start DATASET RECORDS

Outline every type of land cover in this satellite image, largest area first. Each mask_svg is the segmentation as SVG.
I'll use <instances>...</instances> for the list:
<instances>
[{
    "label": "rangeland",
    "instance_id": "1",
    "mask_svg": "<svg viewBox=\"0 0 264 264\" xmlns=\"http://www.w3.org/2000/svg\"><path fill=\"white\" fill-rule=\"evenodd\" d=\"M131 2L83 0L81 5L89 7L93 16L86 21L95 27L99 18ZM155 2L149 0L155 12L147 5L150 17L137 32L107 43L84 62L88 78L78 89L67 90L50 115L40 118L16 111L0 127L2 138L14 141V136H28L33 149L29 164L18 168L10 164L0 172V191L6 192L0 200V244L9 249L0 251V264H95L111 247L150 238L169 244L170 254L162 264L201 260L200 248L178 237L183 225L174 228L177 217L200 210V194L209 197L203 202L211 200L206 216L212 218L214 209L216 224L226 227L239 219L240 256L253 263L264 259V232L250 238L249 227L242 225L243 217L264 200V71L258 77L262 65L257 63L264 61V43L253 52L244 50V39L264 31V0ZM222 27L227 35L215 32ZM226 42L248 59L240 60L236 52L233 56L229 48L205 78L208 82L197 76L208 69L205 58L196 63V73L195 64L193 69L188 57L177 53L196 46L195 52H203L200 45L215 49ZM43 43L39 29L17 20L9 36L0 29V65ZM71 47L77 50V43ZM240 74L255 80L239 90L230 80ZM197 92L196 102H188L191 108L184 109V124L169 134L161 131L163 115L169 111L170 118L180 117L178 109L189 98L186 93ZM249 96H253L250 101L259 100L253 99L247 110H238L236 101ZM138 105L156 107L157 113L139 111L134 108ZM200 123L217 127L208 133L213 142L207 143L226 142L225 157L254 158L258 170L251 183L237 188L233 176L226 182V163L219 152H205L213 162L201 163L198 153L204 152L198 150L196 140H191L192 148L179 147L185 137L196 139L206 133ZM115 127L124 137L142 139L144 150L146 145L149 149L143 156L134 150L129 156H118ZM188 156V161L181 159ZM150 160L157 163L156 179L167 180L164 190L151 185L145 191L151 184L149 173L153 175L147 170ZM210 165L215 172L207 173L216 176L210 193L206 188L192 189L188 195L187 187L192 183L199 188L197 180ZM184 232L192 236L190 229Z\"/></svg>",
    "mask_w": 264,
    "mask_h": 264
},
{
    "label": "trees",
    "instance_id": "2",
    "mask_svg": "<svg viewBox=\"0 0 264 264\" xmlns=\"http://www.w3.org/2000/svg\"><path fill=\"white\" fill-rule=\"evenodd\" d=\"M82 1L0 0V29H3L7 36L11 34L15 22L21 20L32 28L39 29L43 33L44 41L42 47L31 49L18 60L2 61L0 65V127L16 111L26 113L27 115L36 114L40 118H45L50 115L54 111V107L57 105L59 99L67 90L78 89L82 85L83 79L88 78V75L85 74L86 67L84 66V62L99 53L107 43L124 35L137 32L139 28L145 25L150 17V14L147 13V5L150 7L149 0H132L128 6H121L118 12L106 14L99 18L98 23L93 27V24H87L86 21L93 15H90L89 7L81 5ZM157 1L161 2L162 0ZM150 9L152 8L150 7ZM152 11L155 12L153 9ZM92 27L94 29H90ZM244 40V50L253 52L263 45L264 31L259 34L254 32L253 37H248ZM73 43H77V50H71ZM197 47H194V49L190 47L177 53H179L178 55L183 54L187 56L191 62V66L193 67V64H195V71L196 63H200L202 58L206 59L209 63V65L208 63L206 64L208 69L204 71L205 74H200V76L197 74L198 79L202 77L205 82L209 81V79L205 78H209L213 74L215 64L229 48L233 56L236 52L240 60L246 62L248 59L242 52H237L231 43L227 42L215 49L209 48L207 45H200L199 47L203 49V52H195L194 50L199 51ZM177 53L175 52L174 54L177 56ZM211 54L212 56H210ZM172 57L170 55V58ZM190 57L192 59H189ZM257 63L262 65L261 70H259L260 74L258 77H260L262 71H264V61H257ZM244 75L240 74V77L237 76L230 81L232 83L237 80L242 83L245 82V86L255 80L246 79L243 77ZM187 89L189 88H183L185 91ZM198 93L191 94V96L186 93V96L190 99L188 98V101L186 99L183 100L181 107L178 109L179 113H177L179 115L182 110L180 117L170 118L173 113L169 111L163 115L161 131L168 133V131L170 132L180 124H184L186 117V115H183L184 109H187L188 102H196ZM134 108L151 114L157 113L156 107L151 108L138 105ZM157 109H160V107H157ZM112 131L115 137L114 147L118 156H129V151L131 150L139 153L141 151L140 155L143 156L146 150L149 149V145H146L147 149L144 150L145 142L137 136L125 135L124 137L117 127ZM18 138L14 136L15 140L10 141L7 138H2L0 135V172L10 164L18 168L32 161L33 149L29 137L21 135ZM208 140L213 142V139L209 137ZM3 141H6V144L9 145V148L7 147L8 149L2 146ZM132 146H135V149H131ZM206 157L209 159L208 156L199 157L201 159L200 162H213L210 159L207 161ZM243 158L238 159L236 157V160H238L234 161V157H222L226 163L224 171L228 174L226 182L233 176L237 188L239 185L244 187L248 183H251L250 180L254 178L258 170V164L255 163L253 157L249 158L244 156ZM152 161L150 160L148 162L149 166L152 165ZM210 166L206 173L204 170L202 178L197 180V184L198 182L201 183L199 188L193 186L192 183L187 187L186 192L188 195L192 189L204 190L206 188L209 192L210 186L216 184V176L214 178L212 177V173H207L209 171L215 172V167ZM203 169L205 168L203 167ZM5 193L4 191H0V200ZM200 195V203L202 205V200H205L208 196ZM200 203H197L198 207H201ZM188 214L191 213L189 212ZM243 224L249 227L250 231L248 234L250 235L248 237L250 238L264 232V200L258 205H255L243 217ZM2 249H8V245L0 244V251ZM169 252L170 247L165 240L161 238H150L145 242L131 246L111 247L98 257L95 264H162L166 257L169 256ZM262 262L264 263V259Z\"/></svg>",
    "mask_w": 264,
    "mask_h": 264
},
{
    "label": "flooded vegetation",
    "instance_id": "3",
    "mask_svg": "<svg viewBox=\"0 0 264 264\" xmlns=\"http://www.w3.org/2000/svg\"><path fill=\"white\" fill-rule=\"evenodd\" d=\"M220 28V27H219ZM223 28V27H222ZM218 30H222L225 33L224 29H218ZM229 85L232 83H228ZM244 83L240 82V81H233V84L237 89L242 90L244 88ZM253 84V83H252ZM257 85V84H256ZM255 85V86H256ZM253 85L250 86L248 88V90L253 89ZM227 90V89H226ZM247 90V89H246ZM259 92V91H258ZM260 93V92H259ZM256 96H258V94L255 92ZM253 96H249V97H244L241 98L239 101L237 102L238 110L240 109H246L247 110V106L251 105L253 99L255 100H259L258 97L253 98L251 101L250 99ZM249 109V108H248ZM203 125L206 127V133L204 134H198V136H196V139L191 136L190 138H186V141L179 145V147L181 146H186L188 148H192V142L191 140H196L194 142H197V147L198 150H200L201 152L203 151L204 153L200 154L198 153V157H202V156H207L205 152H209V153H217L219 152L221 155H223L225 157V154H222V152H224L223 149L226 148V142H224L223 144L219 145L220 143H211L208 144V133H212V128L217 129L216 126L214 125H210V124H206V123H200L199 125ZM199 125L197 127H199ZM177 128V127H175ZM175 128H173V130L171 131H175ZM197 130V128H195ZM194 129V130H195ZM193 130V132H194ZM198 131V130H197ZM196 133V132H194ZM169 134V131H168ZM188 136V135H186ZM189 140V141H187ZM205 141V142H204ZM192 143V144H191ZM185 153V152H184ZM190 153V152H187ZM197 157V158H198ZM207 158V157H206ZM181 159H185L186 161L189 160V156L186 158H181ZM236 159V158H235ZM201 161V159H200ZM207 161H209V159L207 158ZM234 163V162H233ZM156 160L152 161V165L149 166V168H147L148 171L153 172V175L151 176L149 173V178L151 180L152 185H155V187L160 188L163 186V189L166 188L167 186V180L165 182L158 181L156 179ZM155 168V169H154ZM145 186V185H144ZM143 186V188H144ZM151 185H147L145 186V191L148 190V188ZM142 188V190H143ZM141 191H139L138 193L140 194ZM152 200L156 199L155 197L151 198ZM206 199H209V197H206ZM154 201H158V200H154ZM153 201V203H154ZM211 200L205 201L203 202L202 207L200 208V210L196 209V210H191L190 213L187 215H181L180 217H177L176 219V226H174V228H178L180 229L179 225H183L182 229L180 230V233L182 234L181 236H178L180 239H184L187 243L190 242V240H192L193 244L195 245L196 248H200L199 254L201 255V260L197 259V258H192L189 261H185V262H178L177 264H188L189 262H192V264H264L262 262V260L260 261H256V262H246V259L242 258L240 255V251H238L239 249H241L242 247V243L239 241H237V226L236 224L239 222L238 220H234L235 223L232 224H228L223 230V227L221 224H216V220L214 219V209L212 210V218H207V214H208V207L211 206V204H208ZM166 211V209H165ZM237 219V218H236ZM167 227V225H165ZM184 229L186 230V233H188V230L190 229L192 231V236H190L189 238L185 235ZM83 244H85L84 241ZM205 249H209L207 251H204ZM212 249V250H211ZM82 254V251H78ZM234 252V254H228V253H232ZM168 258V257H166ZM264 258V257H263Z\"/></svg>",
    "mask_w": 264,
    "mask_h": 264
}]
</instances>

end DATASET RECORDS

### DO THIS
Find each line in the records above that contains the string "label" and copy those lines.

### SOLUTION TO THE EXERCISE
    "label": "rangeland",
    "label": "trees",
    "label": "flooded vegetation",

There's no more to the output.